Set of tasks –
1. Write out the passage of the Hadoop erasure-coding thread from "1. What do the" up to and including "APIs into Hadoop?".
2. Answer these questions from the Hadoop erasure-coding thread.
(a) At which institution are the interns who implemented Clay codes?
(b) Which API did they use to implement Clay codes in Hadoop?
(c) Which version of Hadoop is named in the message on the erasure coding architecture?
3. Rewrite the paragraph of the Hadoop erasure-coding thread that begins "Clay codes are erasure codes" as a short list that keeps its main facts.

Document excerpt –
Re: HADOOP-15558 review

2018-07-05 Thread Chaitanya M V S
Adding Shreya and other team mates to the thread

Regards,
Chaitanya


On Thu, Jul 5, 2018 at 3:30 PM Chaitanya M V S 
wrote:

> Hello,
>
> We are a group of interns at IISc, Bangalore and have tried to implement Clay
> Codes <https://www.usenix.org/conference/fast18/presentation/vajha> in
> Hadoop by using the Erasure Codec pluggable codec API (HDFS-7337).
>
> Clay codes are erasure codes which have many must have properties and are
> well-poised which makes them practical to distributed systems.
> They are known to reduce network bandwidth (the amount of data transmitted
> on a single node failure), decrease repair times and improve I/O
> performance.
> The Clay codes work by utilizing the underlying implementation of RS codes
> (in fact any MDS code) hence making them lucrative and easy to use/extend.
>
> We have put forward both a design doc and a patch at Hadoop-15558
> <https://issues.apache.org/jira/browse/HADOOP-15558>. We would be
> grateful if someone can review and suggest further improvements.
>
> *P.S. *Clay codes also have been implemented and are in review at ceph
> <https://github.com/ceph/ceph/pull/14300>.
>
>
> Regards,
> M.V.S.Chaitanya & Shreya Gupta
>


HADOOP-15558 review

2018-07-05 Thread Chaitanya M V S
Hello,

We are a group of interns at IISc, Bangalore and have tried to implement Clay
Codes  in
Hadoop by using the Erasure Codec pluggable codec API (HDFS-7337).

Clay codes are erasure codes which have many must have properties and are
well-poised which makes them practical to distributed systems.
They are known to reduce network bandwidth (the amount of data transmitted
on a single node failure), decrease repair times and improve I/O
performance.
The Clay codes work by utilizing the underlying implementation of RS codes
(in fact any MDS code) hence making them lucrative and easy to use/extend.

We have put forward both a design doc and a patch at Hadoop-15558
. We would be grateful
if someone can review and suggest further improvements.

*P.S. *Clay codes also have been implemented and are in review at ceph
.


Regards,
M.V.S.Chaitanya & Shreya Gupta


Regarding Hadoop Erasure Coding architecture

2018-06-14 Thread Chaitanya M V S
Hi!

We a group of people trying to understand the architecture of erasure
coding in Hadoop 3.0. We have been facing difficulties to understand few
terms and concepts regarding the same.

1. What do the terms Block, Block Group, Stripe, Cell and Chunk mean in the
context of erasure coding (these terms have taken different meanings and
have been used interchangeably over various documentation and blogs)? How
has this been incorporated in reading and writing of EC data?

2. How has been the idea/concept of the block from previous versions
carried over to EC?

3. ‎The higher level APIs, that of ErasureCoders and ErasureCodec still
hasn't been plugged into Hadoop. Also, I haven't found any new Jira
regarding the same. Can I know if there are any updates or pointers
regarding the incorporation of these APIs into Hadoop?

4. How is the datanode for reconstruction work chosen?  Also, how are the
buffer sizes for the reconstruction work determined?


Thanks in advance for your time and considerations.

Regards,
M.V.S.Chaitanya

Data under study –

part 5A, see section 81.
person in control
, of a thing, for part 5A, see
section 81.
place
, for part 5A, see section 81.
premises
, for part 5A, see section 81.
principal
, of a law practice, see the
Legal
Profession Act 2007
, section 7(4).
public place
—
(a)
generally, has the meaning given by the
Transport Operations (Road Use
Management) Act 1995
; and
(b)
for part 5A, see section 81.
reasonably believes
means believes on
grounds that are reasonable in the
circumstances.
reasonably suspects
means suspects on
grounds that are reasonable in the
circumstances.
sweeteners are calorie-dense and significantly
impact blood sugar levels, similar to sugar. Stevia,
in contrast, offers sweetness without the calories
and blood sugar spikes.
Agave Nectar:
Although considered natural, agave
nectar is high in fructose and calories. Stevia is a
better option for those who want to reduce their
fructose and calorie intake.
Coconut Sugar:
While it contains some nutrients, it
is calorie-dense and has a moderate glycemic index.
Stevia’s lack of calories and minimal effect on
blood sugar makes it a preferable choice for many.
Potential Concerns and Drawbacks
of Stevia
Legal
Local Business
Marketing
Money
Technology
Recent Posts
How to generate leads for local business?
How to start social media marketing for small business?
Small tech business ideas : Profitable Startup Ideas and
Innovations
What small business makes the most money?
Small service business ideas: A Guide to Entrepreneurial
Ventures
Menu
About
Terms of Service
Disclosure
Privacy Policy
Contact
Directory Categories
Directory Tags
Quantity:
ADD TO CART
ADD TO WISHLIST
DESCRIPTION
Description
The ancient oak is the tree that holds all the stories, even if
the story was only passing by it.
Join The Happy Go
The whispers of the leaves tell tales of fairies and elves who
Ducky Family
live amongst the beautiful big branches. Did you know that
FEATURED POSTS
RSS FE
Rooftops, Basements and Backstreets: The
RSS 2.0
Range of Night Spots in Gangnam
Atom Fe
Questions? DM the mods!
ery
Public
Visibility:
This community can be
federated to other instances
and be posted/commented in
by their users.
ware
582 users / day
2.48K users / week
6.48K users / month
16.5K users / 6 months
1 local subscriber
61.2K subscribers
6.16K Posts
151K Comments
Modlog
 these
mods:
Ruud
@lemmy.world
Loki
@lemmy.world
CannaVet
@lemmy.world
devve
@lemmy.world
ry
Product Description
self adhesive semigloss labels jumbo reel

Your responses –
1.
1. What do the terms Block, Block Group, Stripe, Cell and Chunk mean in the
context of erasure coding (these terms have taken different meanings and
have been used interchangeably over various documentation and blogs)? How
has this been incorporated in reading and writing of EC data?

2. How has been the idea/concept of the block from previous versions
carried over to EC?

3. ‎The higher level APIs, that of ErasureCoders and ErasureCodec still
hasn't been plugged into Hadoop. Also, I haven't found any new Jira
regarding the same. Can I know if there are any updates or pointers
regarding the incorporation of these APIs into Hadoop?

2.
(a) IISc, Bangalore
(b) The Erasure Codec pluggable codec API (HDFS-7337)
(c) Hadoop 3.0

3.
- Clay codes are erasure codes with many must-have properties. They are well-poised, which makes them practical for distributed systems.
- They reduce network bandwidth, meaning the data transmitted on a single node failure. They also decrease repair times and improve I/O performance.
- They are built on the underlying implementation of RS codes, or any MDS code. This makes them lucrative and easy to use and extend.